Dimitri Mikhalidis, a vascular physician, said: “In general, PVD patients in the UK do not receive comprehensive preventative treatment when compared with patients with coronary heart disease. This is probably because of a lack of awareness of the considerable vascular risk associated with PVD.”He highlighted smoking, hypertension, lipids, haemostasis and glycaemia as risk factors. Mikhalidis said that it is essential to deal with all of these risk factors and not to select those that are of special interest to the team delivering the prevention service. “There is a need to provide a comprehensive preventive service (in both primary and secondary care) if the standard of care for PVD patients is to rise. In order to achieve this objective we need a considerable education programme. Also nurse specialists can be trained to deliver a substantial proportion of the care.

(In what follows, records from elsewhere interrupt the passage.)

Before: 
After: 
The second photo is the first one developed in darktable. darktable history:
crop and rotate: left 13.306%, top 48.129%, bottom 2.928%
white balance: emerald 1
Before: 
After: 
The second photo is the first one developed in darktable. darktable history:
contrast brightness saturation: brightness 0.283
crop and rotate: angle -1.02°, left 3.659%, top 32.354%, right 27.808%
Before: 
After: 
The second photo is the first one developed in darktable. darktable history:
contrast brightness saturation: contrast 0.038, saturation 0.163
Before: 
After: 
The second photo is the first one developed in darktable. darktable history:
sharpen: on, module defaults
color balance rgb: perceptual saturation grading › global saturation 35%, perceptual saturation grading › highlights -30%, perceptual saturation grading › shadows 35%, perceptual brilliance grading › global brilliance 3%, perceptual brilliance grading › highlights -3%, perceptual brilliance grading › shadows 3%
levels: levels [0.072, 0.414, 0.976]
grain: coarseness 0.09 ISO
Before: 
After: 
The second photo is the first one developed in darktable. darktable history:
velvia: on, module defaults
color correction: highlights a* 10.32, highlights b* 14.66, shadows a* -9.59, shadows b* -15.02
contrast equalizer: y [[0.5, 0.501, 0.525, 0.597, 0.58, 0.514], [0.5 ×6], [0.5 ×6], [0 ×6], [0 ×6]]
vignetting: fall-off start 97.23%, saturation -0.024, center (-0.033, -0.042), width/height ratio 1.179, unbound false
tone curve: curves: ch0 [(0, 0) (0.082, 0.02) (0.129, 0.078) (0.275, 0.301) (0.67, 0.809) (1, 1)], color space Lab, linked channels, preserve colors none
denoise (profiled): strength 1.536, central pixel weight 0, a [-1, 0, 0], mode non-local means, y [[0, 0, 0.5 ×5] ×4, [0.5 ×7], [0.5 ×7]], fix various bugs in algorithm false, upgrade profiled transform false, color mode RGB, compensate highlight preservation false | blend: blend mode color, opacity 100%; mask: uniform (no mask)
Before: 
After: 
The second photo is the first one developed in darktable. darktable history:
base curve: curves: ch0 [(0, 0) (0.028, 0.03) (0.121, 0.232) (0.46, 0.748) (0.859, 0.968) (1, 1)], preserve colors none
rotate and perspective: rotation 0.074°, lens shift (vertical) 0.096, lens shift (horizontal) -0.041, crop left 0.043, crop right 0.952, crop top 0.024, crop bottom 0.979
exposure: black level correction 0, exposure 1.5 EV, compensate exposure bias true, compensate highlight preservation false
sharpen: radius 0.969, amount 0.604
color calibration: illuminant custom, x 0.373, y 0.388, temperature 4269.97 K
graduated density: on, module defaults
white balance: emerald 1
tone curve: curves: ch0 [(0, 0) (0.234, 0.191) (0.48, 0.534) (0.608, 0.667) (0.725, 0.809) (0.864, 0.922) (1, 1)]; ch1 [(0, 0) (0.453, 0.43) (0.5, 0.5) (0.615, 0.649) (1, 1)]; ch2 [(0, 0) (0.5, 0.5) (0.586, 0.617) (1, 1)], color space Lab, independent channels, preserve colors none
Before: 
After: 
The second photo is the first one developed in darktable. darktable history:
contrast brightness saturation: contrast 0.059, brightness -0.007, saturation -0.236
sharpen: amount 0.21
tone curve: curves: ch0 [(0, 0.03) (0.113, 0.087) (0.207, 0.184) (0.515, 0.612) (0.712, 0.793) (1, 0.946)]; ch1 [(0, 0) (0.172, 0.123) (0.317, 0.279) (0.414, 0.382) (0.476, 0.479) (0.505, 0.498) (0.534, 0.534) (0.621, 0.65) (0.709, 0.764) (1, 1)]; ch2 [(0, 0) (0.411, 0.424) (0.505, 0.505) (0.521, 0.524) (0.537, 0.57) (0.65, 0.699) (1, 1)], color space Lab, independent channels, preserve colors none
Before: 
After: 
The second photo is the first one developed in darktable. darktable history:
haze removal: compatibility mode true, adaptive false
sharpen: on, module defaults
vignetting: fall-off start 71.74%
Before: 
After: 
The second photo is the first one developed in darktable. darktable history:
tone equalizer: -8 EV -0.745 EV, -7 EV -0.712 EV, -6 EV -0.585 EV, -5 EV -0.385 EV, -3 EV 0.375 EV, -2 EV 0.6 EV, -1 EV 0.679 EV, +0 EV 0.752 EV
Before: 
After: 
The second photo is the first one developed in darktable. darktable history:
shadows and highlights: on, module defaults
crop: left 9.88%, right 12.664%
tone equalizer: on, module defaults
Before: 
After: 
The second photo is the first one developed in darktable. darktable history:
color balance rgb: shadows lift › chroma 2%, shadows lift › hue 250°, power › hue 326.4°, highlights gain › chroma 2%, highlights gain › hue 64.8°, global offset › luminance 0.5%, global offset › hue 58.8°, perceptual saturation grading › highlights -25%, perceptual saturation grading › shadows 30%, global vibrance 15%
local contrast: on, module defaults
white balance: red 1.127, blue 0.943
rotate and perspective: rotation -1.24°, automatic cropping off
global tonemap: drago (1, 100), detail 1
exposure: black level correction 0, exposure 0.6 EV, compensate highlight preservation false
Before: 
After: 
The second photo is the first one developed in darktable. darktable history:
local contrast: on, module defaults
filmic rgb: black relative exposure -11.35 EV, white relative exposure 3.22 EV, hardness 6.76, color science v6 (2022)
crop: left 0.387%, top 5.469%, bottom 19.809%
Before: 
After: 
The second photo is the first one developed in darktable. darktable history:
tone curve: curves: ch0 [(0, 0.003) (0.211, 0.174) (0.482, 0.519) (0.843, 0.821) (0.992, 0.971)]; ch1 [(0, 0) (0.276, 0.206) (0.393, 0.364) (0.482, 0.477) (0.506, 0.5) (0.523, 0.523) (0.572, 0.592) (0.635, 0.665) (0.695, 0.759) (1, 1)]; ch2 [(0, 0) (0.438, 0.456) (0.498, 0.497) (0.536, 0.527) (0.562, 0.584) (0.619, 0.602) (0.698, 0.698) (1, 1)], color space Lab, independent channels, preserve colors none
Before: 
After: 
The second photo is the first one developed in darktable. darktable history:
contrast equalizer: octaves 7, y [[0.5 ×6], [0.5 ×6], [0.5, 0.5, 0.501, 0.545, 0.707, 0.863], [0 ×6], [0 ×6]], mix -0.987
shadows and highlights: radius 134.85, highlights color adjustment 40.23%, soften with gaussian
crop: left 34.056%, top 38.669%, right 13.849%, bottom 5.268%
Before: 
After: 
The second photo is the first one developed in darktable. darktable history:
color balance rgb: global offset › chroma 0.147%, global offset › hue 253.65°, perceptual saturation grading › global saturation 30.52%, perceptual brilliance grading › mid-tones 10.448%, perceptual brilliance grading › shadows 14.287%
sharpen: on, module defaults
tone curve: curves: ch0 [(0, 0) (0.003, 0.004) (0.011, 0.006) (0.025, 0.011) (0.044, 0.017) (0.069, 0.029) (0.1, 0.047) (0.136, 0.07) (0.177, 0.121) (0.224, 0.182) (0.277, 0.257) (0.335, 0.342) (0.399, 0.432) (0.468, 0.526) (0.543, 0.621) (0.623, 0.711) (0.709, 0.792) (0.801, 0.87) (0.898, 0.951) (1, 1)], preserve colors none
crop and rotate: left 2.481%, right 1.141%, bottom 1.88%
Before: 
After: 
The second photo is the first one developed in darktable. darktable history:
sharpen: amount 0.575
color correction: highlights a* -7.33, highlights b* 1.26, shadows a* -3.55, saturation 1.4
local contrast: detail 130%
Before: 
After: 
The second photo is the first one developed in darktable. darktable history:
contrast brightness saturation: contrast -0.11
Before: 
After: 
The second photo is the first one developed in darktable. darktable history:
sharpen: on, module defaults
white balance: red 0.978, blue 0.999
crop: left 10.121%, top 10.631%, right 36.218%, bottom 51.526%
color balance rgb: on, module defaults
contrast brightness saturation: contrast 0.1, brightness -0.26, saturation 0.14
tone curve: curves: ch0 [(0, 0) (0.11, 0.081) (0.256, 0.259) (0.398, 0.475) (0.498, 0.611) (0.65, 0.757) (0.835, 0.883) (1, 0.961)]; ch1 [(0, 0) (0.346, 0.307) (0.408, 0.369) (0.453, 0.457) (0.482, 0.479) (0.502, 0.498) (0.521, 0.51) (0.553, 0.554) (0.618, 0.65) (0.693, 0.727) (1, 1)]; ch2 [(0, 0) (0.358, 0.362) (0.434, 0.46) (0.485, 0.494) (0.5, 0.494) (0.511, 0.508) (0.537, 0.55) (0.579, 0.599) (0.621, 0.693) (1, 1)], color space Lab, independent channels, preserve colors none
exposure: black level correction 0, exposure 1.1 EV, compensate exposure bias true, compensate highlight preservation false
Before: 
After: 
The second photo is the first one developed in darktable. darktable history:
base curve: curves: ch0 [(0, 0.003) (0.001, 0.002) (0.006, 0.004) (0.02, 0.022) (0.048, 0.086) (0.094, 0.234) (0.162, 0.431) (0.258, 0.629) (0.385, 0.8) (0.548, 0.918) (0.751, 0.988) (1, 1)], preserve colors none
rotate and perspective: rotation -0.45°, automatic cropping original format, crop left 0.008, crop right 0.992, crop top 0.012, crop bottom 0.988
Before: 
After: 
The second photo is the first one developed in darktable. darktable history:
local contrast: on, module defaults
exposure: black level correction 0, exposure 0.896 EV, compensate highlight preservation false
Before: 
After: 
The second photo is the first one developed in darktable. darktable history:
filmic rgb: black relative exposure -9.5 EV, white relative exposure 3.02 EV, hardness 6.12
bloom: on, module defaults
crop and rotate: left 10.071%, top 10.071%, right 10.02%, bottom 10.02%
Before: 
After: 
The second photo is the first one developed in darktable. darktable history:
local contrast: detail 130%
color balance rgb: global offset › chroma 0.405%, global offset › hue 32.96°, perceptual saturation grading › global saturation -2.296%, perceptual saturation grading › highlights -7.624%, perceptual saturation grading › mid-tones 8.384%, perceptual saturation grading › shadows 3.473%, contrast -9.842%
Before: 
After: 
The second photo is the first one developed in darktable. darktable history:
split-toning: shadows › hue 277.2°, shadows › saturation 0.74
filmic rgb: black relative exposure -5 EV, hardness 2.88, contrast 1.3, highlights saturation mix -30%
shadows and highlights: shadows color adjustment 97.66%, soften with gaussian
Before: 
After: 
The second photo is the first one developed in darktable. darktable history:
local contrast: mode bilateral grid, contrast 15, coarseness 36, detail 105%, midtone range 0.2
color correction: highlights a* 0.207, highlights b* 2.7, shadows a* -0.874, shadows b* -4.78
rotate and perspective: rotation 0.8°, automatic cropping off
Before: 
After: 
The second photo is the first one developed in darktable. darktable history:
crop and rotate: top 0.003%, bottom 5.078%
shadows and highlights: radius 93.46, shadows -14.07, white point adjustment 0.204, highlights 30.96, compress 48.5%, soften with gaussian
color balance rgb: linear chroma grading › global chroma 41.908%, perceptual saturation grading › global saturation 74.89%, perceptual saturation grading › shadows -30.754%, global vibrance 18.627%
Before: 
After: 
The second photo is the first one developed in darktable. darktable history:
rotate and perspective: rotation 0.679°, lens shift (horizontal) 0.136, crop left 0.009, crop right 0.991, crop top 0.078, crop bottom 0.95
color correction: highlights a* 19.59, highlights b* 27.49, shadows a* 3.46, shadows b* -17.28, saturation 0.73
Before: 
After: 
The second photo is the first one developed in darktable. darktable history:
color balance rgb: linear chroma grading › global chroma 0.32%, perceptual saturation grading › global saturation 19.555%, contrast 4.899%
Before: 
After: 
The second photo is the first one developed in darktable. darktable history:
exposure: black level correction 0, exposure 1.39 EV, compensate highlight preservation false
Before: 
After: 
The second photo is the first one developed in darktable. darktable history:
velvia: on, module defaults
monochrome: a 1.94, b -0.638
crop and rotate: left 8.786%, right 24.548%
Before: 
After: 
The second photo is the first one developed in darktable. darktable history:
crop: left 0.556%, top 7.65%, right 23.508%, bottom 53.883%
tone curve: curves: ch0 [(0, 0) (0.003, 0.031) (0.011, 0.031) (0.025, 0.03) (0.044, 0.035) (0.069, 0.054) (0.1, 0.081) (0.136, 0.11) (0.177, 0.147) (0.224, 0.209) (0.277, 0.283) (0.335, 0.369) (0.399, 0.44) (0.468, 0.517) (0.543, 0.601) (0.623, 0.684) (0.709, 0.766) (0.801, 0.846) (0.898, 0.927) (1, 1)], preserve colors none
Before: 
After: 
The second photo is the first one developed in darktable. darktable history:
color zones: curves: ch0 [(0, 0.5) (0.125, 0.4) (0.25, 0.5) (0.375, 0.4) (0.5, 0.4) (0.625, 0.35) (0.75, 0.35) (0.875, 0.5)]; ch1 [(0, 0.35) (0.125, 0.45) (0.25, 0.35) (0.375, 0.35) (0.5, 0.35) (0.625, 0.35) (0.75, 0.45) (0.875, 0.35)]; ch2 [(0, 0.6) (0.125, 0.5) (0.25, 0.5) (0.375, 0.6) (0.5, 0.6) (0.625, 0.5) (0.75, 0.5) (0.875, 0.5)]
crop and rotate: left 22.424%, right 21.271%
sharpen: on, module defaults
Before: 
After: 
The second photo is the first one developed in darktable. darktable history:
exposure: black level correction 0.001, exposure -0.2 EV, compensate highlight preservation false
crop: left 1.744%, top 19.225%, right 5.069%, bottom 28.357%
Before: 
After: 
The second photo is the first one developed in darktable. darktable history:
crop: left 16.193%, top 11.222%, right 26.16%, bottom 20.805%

Professor Cliff Shearman provided his own view, as a vascular surgeon, of how to deliver BMT to PVD patients, which he described as a fairly disillusioning field. “In the last decade we haven’t done much to ensure that patients get BMT.

We have claudicant clinic, and exercise and smoking cessation programmes, but Shearman said that he is disappointed in how successful these programmes have been. Considering the large number of patients at risk and the impact on cardiovascular mortality that could be achieved why is the level of awareness and success of risk factor reduction programmes in PVD patients so poor, especially compared to those for patients with coronary artery disease? Risk reduction programmes need to be designed around the patients rather than the surgeons. PVD has a low profile (compared with ischaemic heart disease). Work needs to be done to increase patients’awareness of this condition. Why is there a National Service Framework about to be published for diabetes when PVD is far more prevalent and a greater cause of morbidity and death?

Risk factor management offers the promise of a major reduction in morbidity and mortality for patients with PVD. “The vascular surgeon should have a major role in ensuring patients receive adequate care in this respect, but at present we do not seem to be doing well” concluded Shearman.